Every record is to be duplicated exactly as it reads, without its images.

Stored data entries
════════

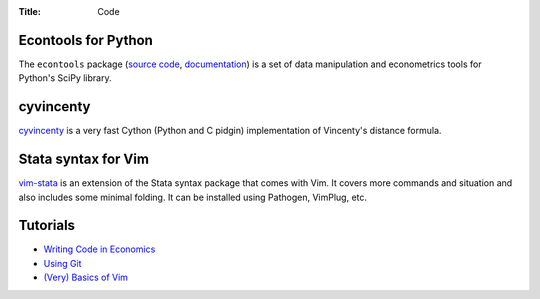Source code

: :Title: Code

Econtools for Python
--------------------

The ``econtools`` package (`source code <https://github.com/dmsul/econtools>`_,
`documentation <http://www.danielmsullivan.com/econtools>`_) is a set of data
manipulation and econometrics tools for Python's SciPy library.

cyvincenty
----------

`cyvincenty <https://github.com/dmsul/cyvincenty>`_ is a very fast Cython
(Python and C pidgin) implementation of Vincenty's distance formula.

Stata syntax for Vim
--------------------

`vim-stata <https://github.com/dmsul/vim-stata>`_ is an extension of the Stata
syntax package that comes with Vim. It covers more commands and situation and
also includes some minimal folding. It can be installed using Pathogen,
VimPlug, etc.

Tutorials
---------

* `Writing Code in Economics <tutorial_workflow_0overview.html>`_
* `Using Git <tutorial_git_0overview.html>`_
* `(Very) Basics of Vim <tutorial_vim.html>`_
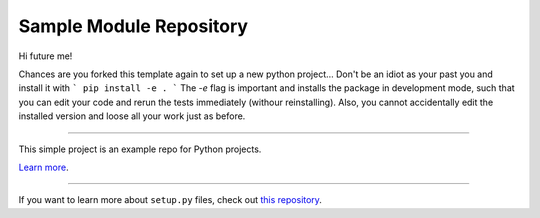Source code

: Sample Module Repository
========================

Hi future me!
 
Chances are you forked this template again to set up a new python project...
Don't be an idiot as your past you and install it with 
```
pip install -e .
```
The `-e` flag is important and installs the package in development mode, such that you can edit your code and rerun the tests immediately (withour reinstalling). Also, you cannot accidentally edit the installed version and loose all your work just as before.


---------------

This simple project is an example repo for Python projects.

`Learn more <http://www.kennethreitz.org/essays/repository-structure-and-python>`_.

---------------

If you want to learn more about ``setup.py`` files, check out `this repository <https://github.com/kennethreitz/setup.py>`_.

════════

# WRITTEN RESPONSE
Source code

: :Title: Code

Econtools for Python
--------------------

The ``econtools`` package (`source code <https://github.com/dmsul/econtools>`_,
`documentation <http://www.danielmsullivan.com/econtools>`_) is a set of data
manipulation and econometrics tools for Python's SciPy library.

cyvincenty
----------

`cyvincenty <https://github.com/dmsul/cyvincenty>`_ is a very fast Cython
(Python and C pidgin) implementation of Vincenty's distance formula.

Stata syntax for Vim
--------------------

`vim-stata <https://github.com/dmsul/vim-stata>`_ is an extension of the Stata
syntax package that comes with Vim. It covers more commands and situation and
also includes some minimal folding. It can be installed using Pathogen,
VimPlug, etc.

Tutorials
---------

* `Writing Code in Economics <tutorial_workflow_0overview.html>`_
* `Using Git <tutorial_git_0overview.html>`_
* `(Very) Basics of Vim <tutorial_vim.html>`_
Source code

: Sample Module Repository
========================

Hi future me!
 
Chances are you forked this template again to set up a new python project...
Don't be an idiot as your past you and install it with 
```
pip install -e .
```
The `-e` flag is important and installs the package in development mode, such that you can edit your code and rerun the tests immediately (withour reinstalling). Also, you cannot accidentally edit the installed version and loose all your work just as before.


---------------

This simple project is an example repo for Python projects.

`Learn more <http://www.kennethreitz.org/essays/repository-structure-and-python>`_.

---------------

If you want to learn more about ``setup.py`` files, check out `this repository <https://github.com/kennethreitz/setup.py>`_.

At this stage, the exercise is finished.